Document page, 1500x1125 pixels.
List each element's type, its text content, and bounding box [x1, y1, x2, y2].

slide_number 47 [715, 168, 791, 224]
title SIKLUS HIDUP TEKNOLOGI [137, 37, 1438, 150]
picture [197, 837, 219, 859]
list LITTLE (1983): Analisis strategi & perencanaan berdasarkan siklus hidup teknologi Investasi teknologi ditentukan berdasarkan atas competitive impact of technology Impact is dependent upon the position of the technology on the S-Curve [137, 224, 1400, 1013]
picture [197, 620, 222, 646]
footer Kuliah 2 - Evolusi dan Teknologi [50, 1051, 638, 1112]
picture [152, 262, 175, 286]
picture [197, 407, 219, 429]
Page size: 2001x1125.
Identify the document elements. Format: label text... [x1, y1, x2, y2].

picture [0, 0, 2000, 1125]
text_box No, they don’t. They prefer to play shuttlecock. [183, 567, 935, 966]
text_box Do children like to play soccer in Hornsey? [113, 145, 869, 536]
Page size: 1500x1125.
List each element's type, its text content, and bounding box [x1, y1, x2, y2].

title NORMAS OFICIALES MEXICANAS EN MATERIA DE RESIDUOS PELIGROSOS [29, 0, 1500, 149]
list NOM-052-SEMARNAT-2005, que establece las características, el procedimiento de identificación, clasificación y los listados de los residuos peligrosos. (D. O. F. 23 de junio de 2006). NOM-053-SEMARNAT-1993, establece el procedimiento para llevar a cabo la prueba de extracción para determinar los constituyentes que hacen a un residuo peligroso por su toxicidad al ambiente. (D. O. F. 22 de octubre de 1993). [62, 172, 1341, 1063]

◇ ◇ ◇ ◇ ◇

EXERCISE DETAILS:
From the line containing "Identify the document" through the last line of the records, output each line exactly and nothing more.

ANSWER AREA:
Identify the document elements. Format: label text... [x1, y1, x2, y2].

picture [0, 0, 2000, 1125]
text_box No, they don’t. They prefer to play shuttlecock. [183, 567, 935, 966]
text_box Do children like to play soccer in Hornsey? [113, 145, 869, 536]
Page size: 1500x1125.
List each element's type, its text content, and bounding box [x1, y1, x2, y2].

title NORMAS OFICIALES MEXICANAS EN MATERIA DE RESIDUOS PELIGROSOS [29, 0, 1500, 149]
list NOM-052-SEMARNAT-2005, que establece las características, el procedimiento de identificación, clasificación y los listados de los residuos peligrosos. (D. O. F. 23 de junio de 2006). NOM-053-SEMARNAT-1993, establece el procedimiento para llevar a cabo la prueba de extracción para determinar los constituyentes que hacen a un residuo peligroso por su toxicidad al ambiente. (D. O. F. 22 de octubre de 1993). [62, 172, 1341, 1063]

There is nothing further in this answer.